# [GOAL OF THE EXERCISE]
Return the records below word for word, leaving out the pictures.
[[ RECORDS FOR THIS EXERCISE open ]]
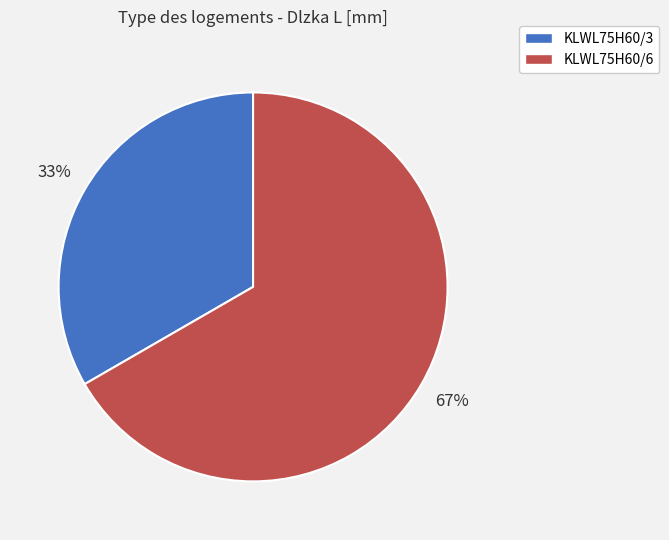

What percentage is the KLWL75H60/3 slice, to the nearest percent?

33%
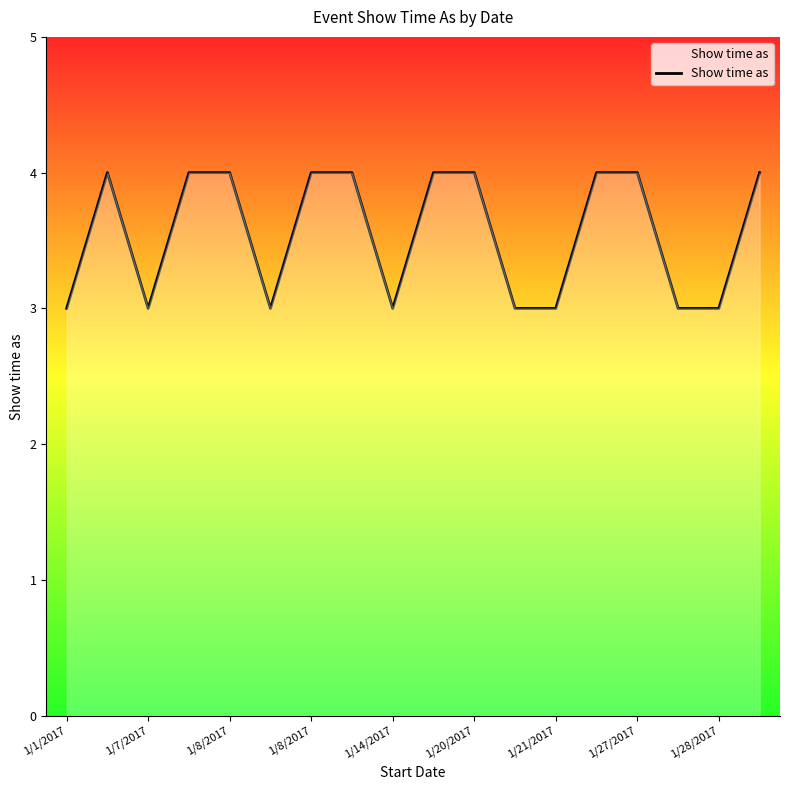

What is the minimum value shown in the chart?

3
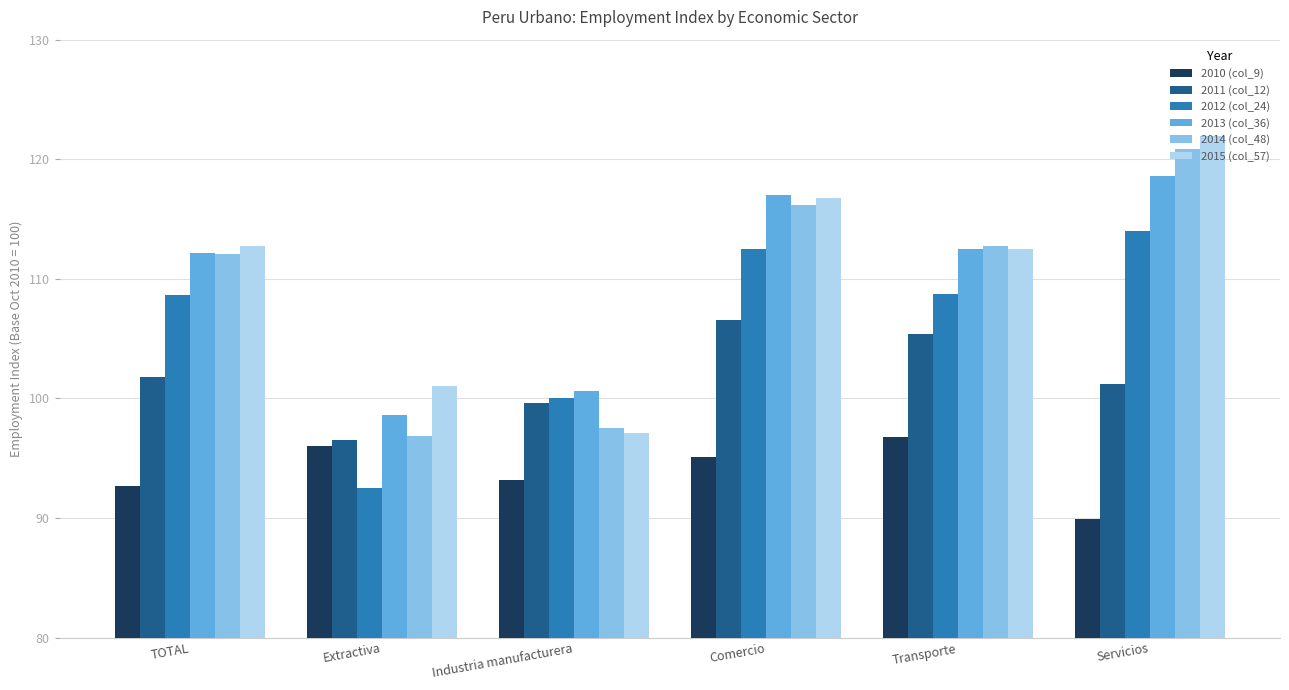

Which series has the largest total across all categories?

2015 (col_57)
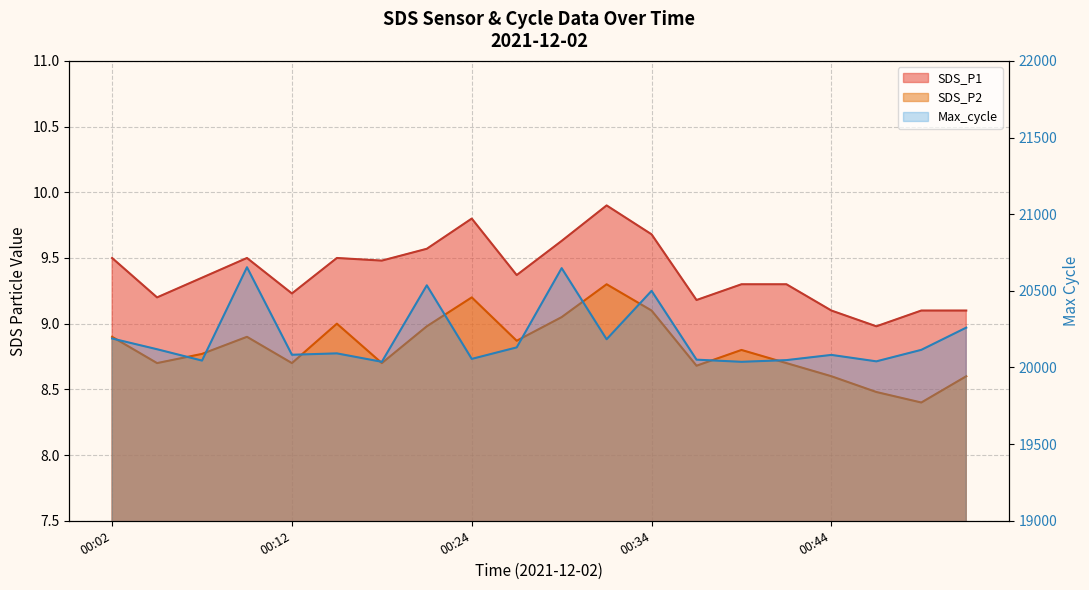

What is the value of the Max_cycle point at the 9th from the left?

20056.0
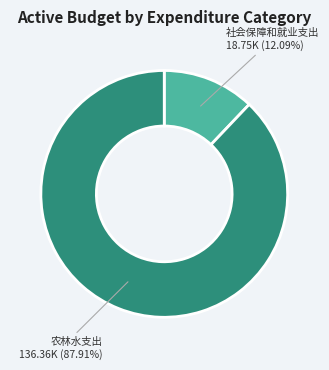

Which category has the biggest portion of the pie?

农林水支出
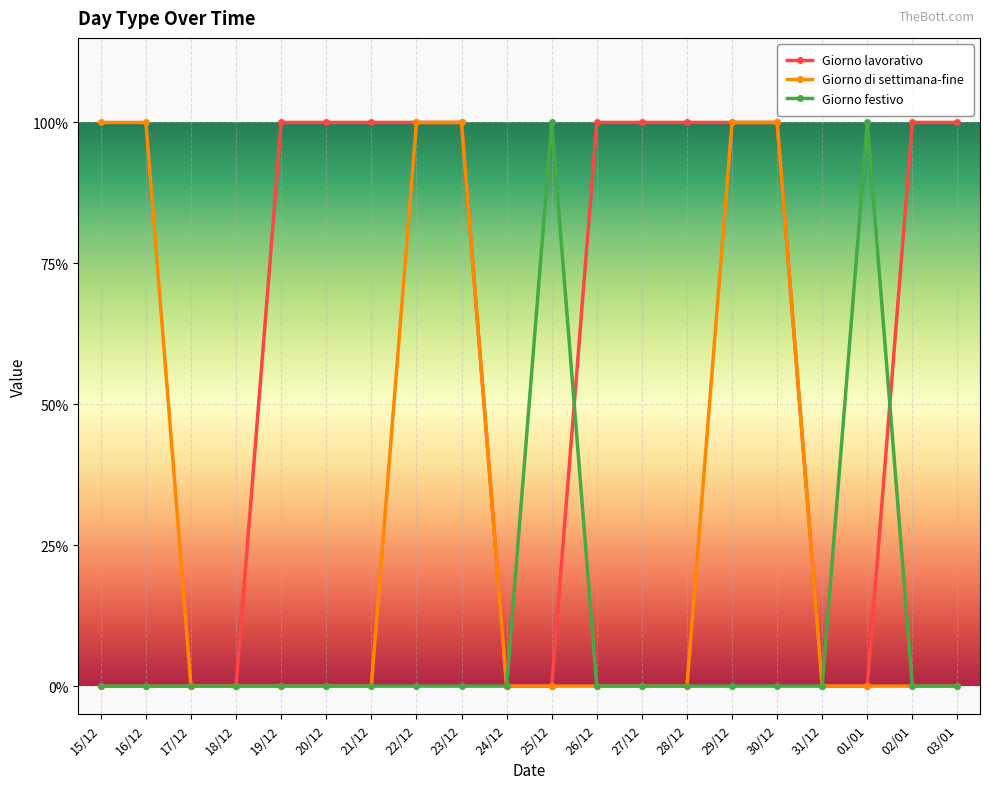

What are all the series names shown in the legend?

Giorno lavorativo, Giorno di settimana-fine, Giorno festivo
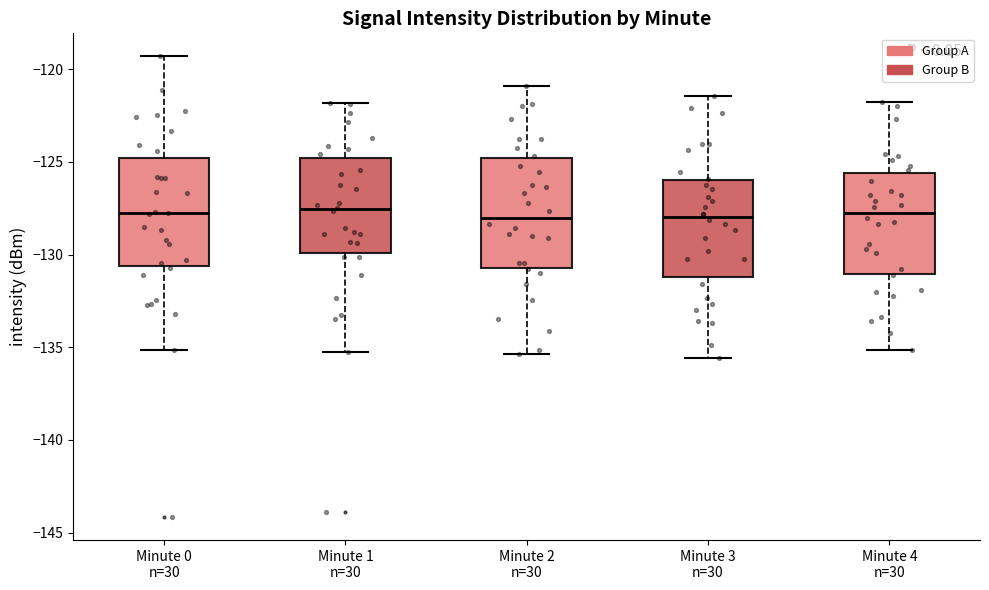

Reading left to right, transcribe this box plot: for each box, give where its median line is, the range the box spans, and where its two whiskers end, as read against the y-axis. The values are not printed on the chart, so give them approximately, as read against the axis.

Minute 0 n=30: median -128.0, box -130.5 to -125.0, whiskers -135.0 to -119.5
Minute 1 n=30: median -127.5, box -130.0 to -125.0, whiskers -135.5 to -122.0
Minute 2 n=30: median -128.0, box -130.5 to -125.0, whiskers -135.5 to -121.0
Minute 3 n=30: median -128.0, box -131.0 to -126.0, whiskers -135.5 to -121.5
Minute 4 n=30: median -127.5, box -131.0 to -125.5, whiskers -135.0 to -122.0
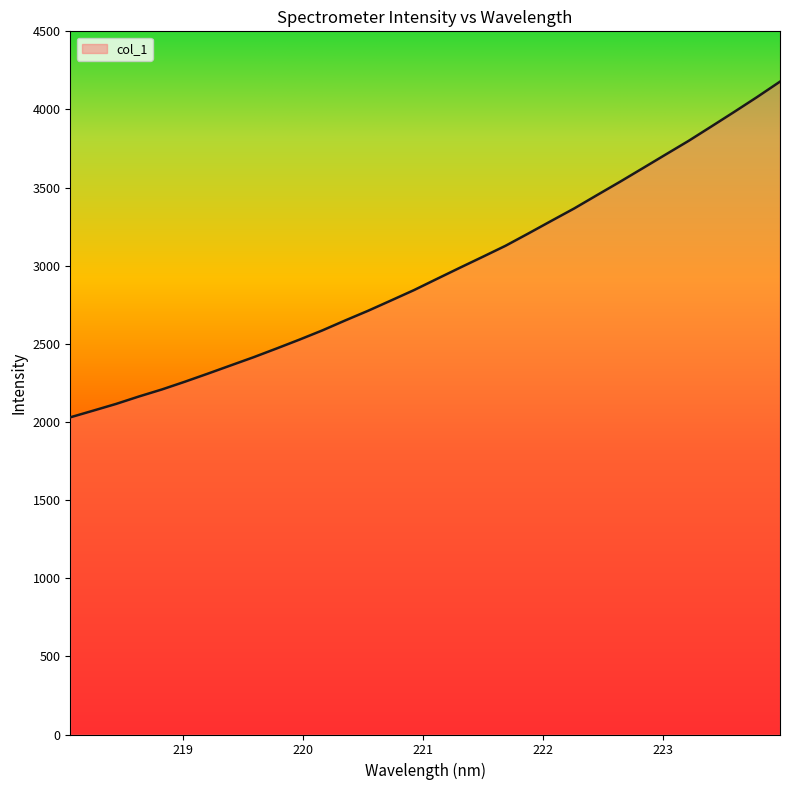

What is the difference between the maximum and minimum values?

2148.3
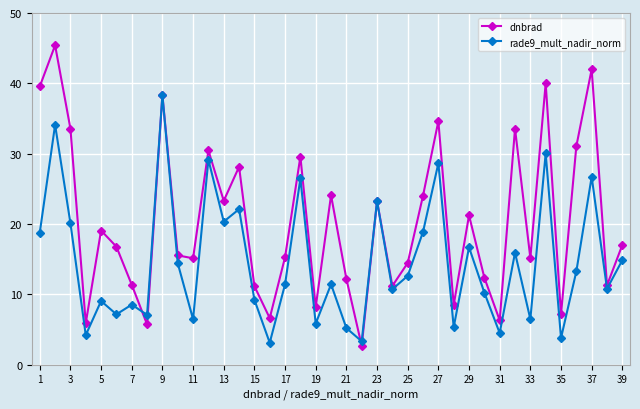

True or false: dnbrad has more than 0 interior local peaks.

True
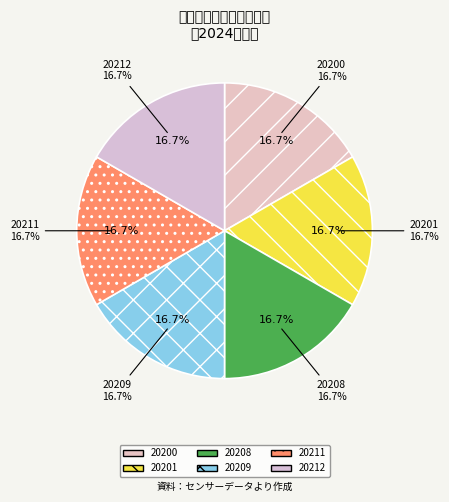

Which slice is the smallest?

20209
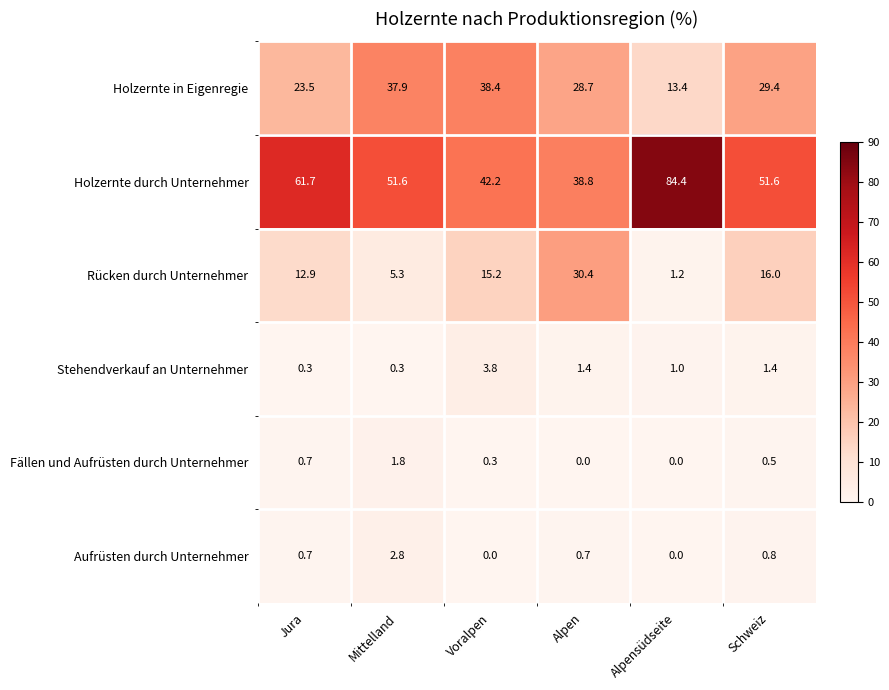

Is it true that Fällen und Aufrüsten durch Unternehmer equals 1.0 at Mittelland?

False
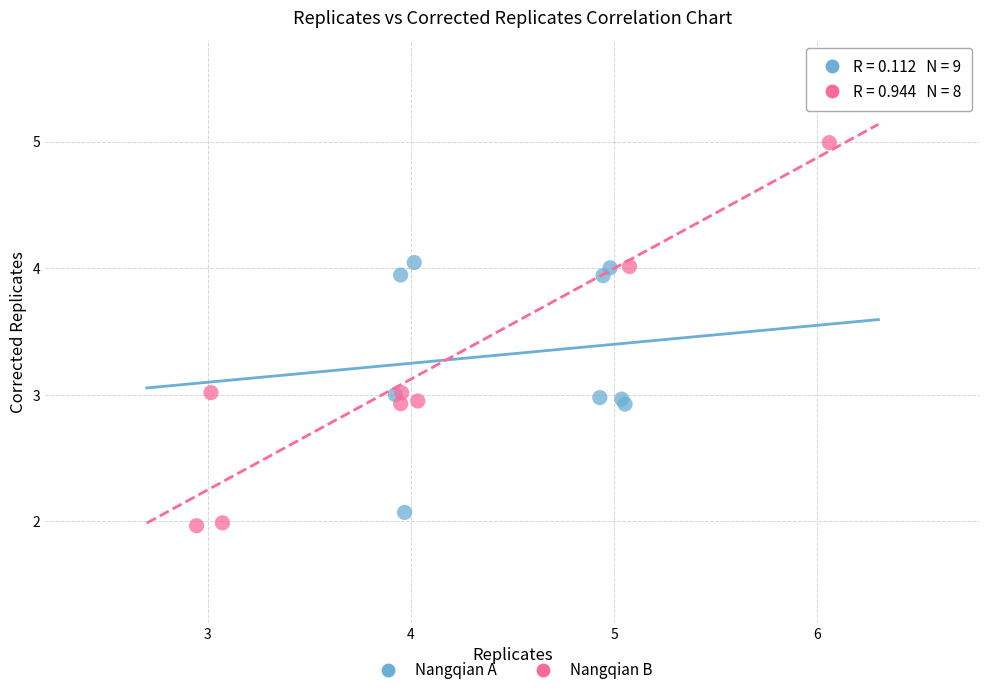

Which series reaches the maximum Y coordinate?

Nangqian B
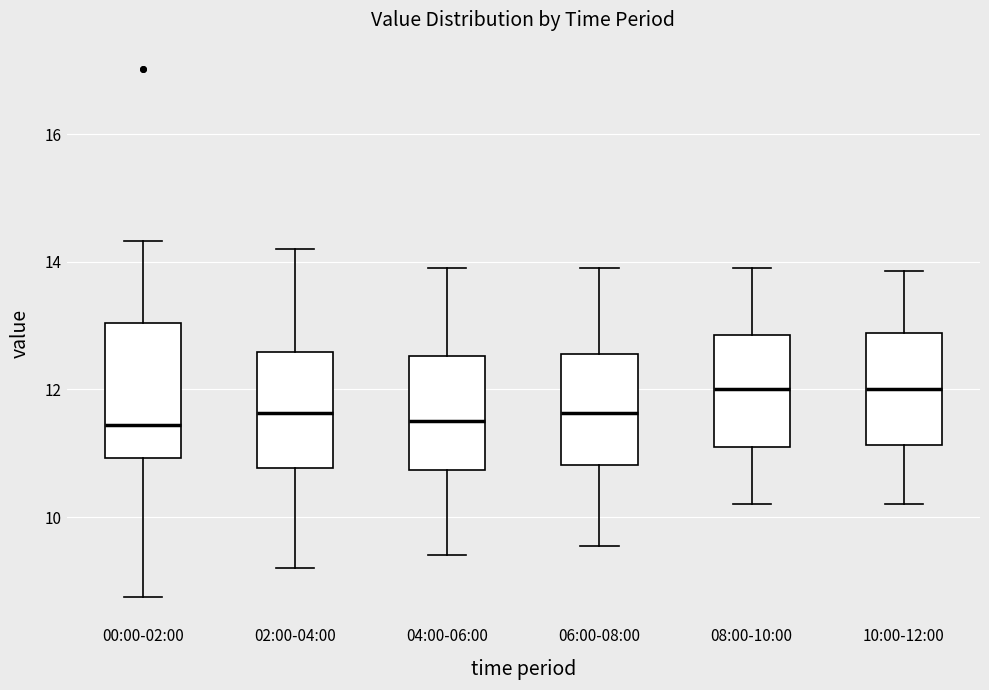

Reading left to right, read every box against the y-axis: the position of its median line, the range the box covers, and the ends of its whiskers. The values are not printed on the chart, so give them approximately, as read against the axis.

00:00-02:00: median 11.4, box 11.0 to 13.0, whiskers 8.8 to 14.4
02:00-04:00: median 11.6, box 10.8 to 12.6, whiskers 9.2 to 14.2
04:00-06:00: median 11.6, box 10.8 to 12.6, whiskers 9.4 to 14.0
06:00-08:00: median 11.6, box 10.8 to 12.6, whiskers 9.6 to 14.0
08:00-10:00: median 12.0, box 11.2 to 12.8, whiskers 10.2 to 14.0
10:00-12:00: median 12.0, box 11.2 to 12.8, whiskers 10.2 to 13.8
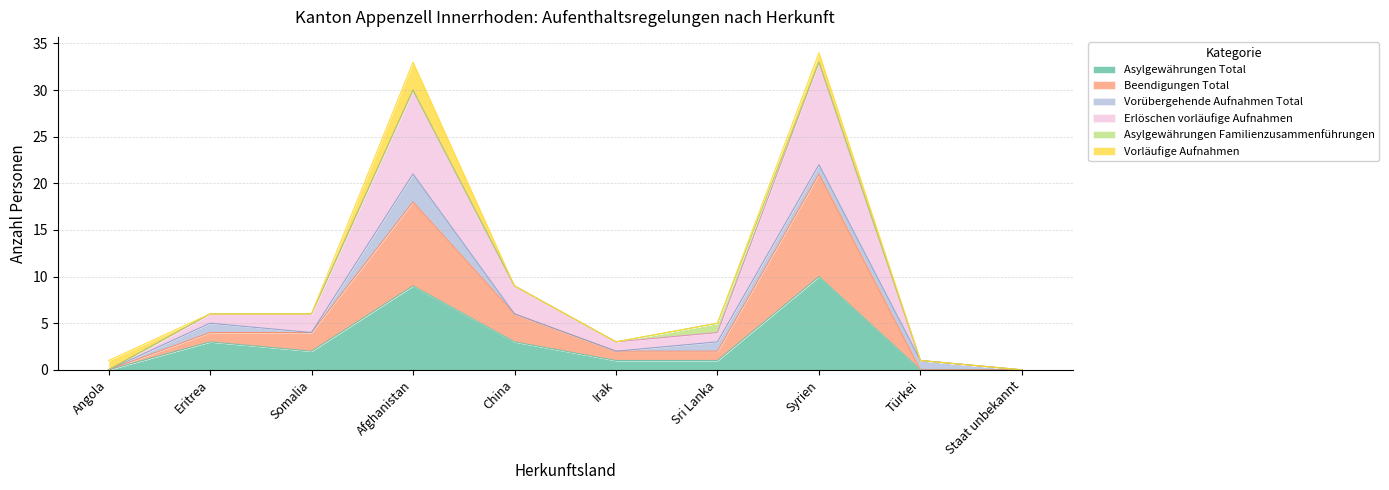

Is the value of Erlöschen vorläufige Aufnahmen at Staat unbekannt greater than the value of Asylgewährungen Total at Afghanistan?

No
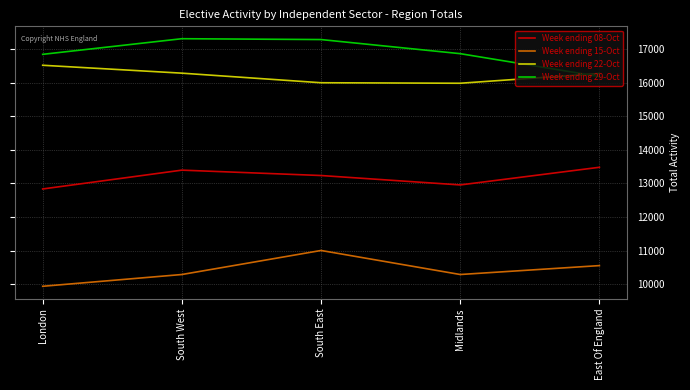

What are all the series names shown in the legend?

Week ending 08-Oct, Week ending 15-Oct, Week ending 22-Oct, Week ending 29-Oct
[[ RECORDS FOR THIS EXERCISE closed ]]
# [SOLUTION FOR THIS PROBLEM]
What percentage is the KLWL75H60/3 slice, to the nearest percent?

33%

What is the minimum value shown in the chart?

3

Which series has the largest total across all categories?

2015 (col_57)

What is the value of the Max_cycle point at the 9th from the left?

20056.0

Which category has the biggest portion of the pie?

农林水支出

What are all the series names shown in the legend?

Giorno lavorativo, Giorno di settimana-fine, Giorno festivo

Reading left to right, transcribe this box plot: for each box, give where its median line is, the range the box spans, and where its two whiskers end, as read against the y-axis. The values are not printed on the chart, so give them approximately, as read against the axis.

Minute 0 n=30: median -128.0, box -130.5 to -125.0, whiskers -135.0 to -119.5
Minute 1 n=30: median -127.5, box -130.0 to -125.0, whiskers -135.5 to -122.0
Minute 2 n=30: median -128.0, box -130.5 to -125.0, whiskers -135.5 to -121.0
Minute 3 n=30: median -128.0, box -131.0 to -126.0, whiskers -135.5 to -121.5
Minute 4 n=30: median -127.5, box -131.0 to -125.5, whiskers -135.0 to -122.0

What is the difference between the maximum and minimum values?

2148.3

True or false: dnbrad has more than 0 interior local peaks.

True

Which slice is the smallest?

20209

Is it true that Fällen und Aufrüsten durch Unternehmer equals 1.0 at Mittelland?

False

Which series reaches the maximum Y coordinate?

Nangqian B

Reading left to right, read every box against the y-axis: the position of its median line, the range the box covers, and the ends of its whiskers. The values are not printed on the chart, so give them approximately, as read against the axis.

00:00-02:00: median 11.4, box 11.0 to 13.0, whiskers 8.8 to 14.4
02:00-04:00: median 11.6, box 10.8 to 12.6, whiskers 9.2 to 14.2
04:00-06:00: median 11.6, box 10.8 to 12.6, whiskers 9.4 to 14.0
06:00-08:00: median 11.6, box 10.8 to 12.6, whiskers 9.6 to 14.0
08:00-10:00: median 12.0, box 11.2 to 12.8, whiskers 10.2 to 14.0
10:00-12:00: median 12.0, box 11.2 to 12.8, whiskers 10.2 to 13.8

Is the value of Erlöschen vorläufige Aufnahmen at Staat unbekannt greater than the value of Asylgewährungen Total at Afghanistan?

No

What are all the series names shown in the legend?

Week ending 08-Oct, Week ending 15-Oct, Week ending 22-Oct, Week ending 29-Oct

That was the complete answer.